• _Problem statement_:
Return all the entries word for word.

*** Given records ***

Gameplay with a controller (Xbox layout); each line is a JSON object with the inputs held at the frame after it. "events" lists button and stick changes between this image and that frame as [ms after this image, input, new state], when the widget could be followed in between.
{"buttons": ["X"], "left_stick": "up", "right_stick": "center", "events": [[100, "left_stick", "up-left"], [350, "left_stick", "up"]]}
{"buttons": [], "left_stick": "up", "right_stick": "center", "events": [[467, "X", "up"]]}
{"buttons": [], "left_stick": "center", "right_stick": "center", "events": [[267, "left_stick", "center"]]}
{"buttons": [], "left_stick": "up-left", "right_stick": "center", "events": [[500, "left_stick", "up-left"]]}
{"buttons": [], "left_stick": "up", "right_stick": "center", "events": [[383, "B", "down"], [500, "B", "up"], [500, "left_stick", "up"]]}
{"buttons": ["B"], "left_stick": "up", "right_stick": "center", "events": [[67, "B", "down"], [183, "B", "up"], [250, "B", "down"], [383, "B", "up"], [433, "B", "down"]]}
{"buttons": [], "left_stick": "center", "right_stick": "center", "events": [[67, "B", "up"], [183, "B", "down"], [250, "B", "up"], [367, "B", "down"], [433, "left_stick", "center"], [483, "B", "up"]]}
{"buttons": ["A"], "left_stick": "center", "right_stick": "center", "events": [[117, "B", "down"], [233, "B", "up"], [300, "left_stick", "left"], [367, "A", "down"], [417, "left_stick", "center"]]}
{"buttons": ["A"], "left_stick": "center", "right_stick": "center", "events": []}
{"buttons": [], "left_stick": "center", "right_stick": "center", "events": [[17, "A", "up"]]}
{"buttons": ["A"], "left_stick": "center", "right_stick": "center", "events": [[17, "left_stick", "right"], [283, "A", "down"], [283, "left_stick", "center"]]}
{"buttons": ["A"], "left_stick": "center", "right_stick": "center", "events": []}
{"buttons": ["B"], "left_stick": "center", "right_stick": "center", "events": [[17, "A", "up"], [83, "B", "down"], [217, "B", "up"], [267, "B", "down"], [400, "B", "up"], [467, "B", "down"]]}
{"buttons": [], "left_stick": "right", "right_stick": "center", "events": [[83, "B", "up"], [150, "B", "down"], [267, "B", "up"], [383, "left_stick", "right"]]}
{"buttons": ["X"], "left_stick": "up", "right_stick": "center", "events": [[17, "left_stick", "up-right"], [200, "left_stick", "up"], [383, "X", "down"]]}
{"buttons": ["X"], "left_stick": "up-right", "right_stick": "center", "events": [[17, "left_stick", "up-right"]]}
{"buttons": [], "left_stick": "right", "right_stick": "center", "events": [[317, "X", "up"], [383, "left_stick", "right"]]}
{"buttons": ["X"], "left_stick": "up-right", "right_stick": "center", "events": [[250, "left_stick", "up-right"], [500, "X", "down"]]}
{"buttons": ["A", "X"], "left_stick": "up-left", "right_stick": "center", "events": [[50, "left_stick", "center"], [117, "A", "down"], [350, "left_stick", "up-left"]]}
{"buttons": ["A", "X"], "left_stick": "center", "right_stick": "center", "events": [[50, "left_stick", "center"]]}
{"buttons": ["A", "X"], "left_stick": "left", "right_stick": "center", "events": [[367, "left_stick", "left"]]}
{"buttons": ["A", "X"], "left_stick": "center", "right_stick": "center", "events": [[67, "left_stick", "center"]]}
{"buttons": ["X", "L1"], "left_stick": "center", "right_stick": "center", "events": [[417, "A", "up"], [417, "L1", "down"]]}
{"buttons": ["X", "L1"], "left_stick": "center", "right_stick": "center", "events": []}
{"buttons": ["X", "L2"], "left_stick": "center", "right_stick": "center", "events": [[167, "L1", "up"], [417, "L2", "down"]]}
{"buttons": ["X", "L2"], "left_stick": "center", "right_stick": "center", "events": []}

*** End of Given records ***

• _Completed task_:
Gameplay with a controller (Xbox layout); each line is a JSON object with the inputs held at the frame after it. "events" lists button and stick changes between this image and that frame as [ms after this image, input, new state], when the widget could be followed in between.
{"buttons": ["X"], "left_stick": "up", "right_stick": "center", "events": [[100, "left_stick", "up-left"], [350, "left_stick", "up"]]}
{"buttons": [], "left_stick": "up", "right_stick": "center", "events": [[467, "X", "up"]]}
{"buttons": [], "left_stick": "center", "right_stick": "center", "events": [[267, "left_stick", "center"]]}
{"buttons": [], "left_stick": "up-left", "right_stick": "center", "events": [[500, "left_stick", "up-left"]]}
{"buttons": [], "left_stick": "up", "right_stick": "center", "events": [[383, "B", "down"], [500, "B", "up"], [500, "left_stick", "up"]]}
{"buttons": ["B"], "left_stick": "up", "right_stick": "center", "events": [[67, "B", "down"], [183, "B", "up"], [250, "B", "down"], [383, "B", "up"], [433, "B", "down"]]}
{"buttons": [], "left_stick": "center", "right_stick": "center", "events": [[67, "B", "up"], [183, "B", "down"], [250, "B", "up"], [367, "B", "down"], [433, "left_stick", "center"], [483, "B", "up"]]}
{"buttons": ["A"], "left_stick": "center", "right_stick": "center", "events": [[117, "B", "down"], [233, "B", "up"], [300, "left_stick", "left"], [367, "A", "down"], [417, "left_stick", "center"]]}
{"buttons": ["A"], "left_stick": "center", "right_stick": "center", "events": []}
{"buttons": [], "left_stick": "center", "right_stick": "center", "events": [[17, "A", "up"]]}
{"buttons": ["A"], "left_stick": "center", "right_stick": "center", "events": [[17, "left_stick", "right"], [283, "A", "down"], [283, "left_stick", "center"]]}
{"buttons": ["A"], "left_stick": "center", "right_stick": "center", "events": []}
{"buttons": ["B"], "left_stick": "center", "right_stick": "center", "events": [[17, "A", "up"], [83, "B", "down"], [217, "B", "up"], [267, "B", "down"], [400, "B", "up"], [467, "B", "down"]]}
{"buttons": [], "left_stick": "right", "right_stick": "center", "events": [[83, "B", "up"], [150, "B", "down"], [267, "B", "up"], [383, "left_stick", "right"]]}
{"buttons": ["X"], "left_stick": "up", "right_stick": "center", "events": [[17, "left_stick", "up-right"], [200, "left_stick", "up"], [383, "X", "down"]]}
{"buttons": ["X"], "left_stick": "up-right", "right_stick": "center", "events": [[17, "left_stick", "up-right"]]}
{"buttons": [], "left_stick": "right", "right_stick": "center", "events": [[317, "X", "up"], [383, "left_stick", "right"]]}
{"buttons": ["X"], "left_stick": "up-right", "right_stick": "center", "events": [[250, "left_stick", "up-right"], [500, "X", "down"]]}
{"buttons": ["A", "X"], "left_stick": "up-left", "right_stick": "center", "events": [[50, "left_stick", "center"], [117, "A", "down"], [350, "left_stick", "up-left"]]}
{"buttons": ["A", "X"], "left_stick": "center", "right_stick": "center", "events": [[50, "left_stick", "center"]]}
{"buttons": ["A", "X"], "left_stick": "left", "right_stick": "center", "events": [[367, "left_stick", "left"]]}
{"buttons": ["A", "X"], "left_stick": "center", "right_stick": "center", "events": [[67, "left_stick", "center"]]}
{"buttons": ["X", "L1"], "left_stick": "center", "right_stick": "center", "events": [[417, "A", "up"], [417, "L1", "down"]]}
{"buttons": ["X", "L1"], "left_stick": "center", "right_stick": "center", "events": []}
{"buttons": ["X", "L2"], "left_stick": "center", "right_stick": "center", "events": [[167, "L1", "up"], [417, "L2", "down"]]}
{"buttons": ["X", "L2"], "left_stick": "center", "right_stick": "center", "events": []}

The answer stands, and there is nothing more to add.